Consigne:
Pourriez-vous prolonger, au-delà de sa dernière phrase, la critique de l'enregistrement du Te Deum capté en l'église Notre-Dame du Travail ?

Extrait:
Faire précéder le "Te Deum" par la marche de timbales de Philidor le Jeune annonce l'apparat louis-quatorzien qui s'empare de cette fastueuse exécution captée en l'église Notre-Dame du Travail (octobre 1988).
La souplesse du dessin rythmique, la chaleureuse étoffe chorale et instrumentale, l'éclat des trompettistes, l'élan (maîtrisé !) des lignes polyphoniques qu'assume l'équipe de William Christie communiquent un immédiat sentiment d'adoration, de jubilation intenses : non pas cérémonie hautaine, mais exultation sensuelle.
Cet hymne d'action de grâce pourrait alors aussi bien autocélébrer la gloire de la suprême interprétation que nous offrent les Arts Florissants : écoutez l'exaltant « Pleni Sunt coeli et terra » !

Liste des données:
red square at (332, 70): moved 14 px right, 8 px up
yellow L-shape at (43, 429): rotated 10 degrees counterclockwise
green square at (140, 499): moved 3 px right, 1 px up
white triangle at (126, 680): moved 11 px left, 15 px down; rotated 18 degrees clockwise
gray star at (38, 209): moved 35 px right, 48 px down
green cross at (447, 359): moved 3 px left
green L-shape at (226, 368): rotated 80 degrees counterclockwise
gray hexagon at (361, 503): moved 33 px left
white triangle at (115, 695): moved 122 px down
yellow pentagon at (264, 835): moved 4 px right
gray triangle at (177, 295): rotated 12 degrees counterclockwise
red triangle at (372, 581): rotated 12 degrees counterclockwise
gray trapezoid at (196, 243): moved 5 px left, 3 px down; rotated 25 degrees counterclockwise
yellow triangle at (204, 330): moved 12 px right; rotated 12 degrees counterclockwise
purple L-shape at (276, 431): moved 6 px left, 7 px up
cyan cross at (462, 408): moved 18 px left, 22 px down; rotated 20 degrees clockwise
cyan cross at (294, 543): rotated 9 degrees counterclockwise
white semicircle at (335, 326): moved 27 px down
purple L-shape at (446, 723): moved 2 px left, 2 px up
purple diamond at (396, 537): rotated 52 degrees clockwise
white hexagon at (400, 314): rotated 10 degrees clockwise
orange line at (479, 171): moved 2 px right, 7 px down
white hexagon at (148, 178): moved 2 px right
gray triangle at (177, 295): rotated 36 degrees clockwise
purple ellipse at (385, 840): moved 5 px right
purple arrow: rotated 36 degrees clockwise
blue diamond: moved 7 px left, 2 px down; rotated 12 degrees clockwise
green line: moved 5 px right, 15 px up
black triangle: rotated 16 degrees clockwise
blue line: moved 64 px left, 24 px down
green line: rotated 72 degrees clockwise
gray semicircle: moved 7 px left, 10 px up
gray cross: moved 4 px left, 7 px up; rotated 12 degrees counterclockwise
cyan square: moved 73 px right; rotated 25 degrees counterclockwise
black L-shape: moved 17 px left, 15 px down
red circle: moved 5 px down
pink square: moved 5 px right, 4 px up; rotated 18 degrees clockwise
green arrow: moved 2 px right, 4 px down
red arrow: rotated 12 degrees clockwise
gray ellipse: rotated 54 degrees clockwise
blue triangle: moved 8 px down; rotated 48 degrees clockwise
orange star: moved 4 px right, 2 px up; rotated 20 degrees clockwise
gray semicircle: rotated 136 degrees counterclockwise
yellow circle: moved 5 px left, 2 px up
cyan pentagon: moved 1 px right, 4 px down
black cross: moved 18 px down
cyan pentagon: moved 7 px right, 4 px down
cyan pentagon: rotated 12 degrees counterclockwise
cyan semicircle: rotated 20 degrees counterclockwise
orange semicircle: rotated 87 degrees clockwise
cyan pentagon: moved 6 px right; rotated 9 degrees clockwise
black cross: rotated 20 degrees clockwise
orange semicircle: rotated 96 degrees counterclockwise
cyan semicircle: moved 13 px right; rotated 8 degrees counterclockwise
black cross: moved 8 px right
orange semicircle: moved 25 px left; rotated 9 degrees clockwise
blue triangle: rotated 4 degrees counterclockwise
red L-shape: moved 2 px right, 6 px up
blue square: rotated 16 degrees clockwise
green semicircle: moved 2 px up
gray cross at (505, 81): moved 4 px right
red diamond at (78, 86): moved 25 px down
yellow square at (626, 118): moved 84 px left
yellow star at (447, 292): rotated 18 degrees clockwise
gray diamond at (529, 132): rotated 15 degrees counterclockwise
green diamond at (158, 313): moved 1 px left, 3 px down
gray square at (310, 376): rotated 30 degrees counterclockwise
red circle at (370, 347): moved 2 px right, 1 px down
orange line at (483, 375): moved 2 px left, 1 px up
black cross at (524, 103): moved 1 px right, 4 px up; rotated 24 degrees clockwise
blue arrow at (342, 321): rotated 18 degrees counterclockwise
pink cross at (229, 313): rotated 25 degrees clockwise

Production attendue:
Semblable émotion rayonne de la "Missa Assumpta est Maria" : même si la solennité s'y montre plus grave, Christie en souligne somptueusement la virtuose écriture à six voix et obtient une agilité vocale aussi grisante que sidérante (le Gloria !)
Dans une partition si intimiste que les "Litanies de la Vierge" qu'accompagnent sobrement deux violes & continuo, les huit chanteurs déploient ici un opulent décor de ferveur.
A ma connaissance, voilà un des plus grands et séduisants enregistrements consacré à Charpentier et au répertoire baroque sacré français.